#### Written task
Scan the records beneath this line for the line holding "- ✅ 65% reduction" and the line holding "- Create comprehensive", then transcribe exactly those two and all lines between.

#### Material provided

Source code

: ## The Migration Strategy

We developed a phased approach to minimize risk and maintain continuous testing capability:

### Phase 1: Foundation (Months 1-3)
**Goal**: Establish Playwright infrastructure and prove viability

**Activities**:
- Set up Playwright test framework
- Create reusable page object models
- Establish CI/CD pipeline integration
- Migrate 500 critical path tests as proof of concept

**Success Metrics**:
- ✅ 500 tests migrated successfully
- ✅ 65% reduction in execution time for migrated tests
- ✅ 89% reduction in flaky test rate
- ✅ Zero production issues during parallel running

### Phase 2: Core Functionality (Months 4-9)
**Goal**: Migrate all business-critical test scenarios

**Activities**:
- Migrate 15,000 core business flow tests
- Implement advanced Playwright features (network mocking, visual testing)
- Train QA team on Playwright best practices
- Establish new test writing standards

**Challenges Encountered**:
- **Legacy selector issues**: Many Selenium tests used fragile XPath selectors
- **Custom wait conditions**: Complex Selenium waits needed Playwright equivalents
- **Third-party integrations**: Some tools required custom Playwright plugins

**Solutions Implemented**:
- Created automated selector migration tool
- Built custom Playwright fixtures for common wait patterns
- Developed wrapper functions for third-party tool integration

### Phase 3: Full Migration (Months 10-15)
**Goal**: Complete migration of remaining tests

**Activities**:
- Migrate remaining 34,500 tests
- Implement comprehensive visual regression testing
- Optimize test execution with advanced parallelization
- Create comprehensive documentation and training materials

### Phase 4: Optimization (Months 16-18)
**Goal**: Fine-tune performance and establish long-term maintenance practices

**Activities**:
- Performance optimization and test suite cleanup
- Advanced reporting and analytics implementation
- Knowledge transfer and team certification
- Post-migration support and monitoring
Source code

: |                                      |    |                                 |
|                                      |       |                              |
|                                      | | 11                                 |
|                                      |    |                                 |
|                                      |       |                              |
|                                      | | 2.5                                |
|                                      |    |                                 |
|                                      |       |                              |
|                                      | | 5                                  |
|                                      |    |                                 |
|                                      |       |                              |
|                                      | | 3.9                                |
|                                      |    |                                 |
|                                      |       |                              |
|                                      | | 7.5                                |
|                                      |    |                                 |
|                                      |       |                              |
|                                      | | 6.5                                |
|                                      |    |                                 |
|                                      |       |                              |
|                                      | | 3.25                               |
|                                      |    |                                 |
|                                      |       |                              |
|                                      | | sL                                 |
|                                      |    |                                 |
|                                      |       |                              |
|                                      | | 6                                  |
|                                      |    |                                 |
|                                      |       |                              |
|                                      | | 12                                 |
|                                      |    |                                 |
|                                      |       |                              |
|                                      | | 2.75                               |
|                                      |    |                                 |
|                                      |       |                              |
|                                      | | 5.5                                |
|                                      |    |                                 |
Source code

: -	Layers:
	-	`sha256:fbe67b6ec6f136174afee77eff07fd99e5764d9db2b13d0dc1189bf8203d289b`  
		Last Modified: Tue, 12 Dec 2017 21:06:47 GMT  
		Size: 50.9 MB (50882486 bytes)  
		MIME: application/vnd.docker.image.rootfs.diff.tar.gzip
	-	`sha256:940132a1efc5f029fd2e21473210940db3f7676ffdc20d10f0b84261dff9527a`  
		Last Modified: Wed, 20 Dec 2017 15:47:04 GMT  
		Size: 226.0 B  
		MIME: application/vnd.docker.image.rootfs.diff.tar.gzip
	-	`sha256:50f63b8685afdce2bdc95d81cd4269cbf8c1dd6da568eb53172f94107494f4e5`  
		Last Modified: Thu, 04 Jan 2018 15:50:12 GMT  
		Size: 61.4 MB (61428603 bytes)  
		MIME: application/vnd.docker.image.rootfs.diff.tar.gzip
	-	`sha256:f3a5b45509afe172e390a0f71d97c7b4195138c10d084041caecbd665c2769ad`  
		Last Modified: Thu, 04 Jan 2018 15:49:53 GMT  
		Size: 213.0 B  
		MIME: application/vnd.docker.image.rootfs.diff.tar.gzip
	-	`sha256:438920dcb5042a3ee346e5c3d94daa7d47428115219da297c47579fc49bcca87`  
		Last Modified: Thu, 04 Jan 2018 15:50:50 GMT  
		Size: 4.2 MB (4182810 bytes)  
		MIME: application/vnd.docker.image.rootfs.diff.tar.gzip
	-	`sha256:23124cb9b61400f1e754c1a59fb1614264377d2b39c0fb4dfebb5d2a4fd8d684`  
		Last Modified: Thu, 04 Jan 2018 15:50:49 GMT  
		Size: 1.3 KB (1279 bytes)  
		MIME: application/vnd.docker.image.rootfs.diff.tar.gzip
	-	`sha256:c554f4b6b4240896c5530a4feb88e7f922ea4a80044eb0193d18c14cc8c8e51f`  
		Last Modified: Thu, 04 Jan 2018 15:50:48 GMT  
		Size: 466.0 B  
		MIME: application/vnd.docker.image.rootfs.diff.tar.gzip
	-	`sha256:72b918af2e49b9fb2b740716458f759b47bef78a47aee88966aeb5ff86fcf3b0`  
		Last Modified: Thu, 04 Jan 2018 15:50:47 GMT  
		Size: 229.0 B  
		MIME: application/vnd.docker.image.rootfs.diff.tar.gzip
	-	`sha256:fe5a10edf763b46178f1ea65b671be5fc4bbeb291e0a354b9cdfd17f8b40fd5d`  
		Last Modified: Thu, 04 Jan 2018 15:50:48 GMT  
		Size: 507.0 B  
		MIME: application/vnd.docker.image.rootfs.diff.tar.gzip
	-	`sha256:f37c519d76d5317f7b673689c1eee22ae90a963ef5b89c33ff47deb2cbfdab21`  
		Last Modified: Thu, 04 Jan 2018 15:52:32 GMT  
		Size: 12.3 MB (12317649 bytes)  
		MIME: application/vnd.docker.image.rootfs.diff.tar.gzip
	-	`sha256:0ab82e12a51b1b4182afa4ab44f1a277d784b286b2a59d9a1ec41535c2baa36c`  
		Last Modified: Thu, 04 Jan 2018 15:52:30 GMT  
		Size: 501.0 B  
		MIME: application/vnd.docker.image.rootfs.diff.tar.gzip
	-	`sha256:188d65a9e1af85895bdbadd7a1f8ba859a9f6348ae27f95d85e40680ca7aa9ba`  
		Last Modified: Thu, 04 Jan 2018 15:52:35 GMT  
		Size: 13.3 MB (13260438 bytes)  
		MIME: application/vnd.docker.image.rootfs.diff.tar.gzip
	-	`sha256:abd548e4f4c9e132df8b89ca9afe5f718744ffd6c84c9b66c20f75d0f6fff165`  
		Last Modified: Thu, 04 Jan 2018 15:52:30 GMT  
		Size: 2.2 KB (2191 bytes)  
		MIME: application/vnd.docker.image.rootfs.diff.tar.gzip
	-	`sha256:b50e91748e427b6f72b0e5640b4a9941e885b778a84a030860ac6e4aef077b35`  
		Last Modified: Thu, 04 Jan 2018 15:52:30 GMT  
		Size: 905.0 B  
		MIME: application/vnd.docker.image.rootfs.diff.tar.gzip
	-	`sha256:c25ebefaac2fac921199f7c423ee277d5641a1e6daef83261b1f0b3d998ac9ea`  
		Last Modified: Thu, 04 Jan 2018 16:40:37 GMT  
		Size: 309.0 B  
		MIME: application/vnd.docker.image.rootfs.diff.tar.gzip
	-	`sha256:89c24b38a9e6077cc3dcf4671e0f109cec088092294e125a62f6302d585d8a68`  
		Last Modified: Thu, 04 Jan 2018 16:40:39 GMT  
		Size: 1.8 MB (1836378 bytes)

#### Solution for this problem
- ✅ 65% reduction in execution time for migrated tests
- ✅ 89% reduction in flaky test rate
- ✅ Zero production issues during parallel running

### Phase 2: Core Functionality (Months 4-9)
**Goal**: Migrate all business-critical test scenarios

**Activities**:
- Migrate 15,000 core business flow tests
- Implement advanced Playwright features (network mocking, visual testing)
- Train QA team on Playwright best practices
- Establish new test writing standards

**Challenges Encountered**:
- **Legacy selector issues**: Many Selenium tests used fragile XPath selectors
- **Custom wait conditions**: Complex Selenium waits needed Playwright equivalents
- **Third-party integrations**: Some tools required custom Playwright plugins

**Solutions Implemented**:
- Created automated selector migration tool
- Built custom Playwright fixtures for common wait patterns
- Developed wrapper functions for third-party tool integration

### Phase 3: Full Migration (Months 10-15)
**Goal**: Complete migration of remaining tests

**Activities**:
- Migrate remaining 34,500 tests
- Implement comprehensive visual regression testing
- Optimize test execution with advanced parallelization
- Create comprehensive documentation and training materials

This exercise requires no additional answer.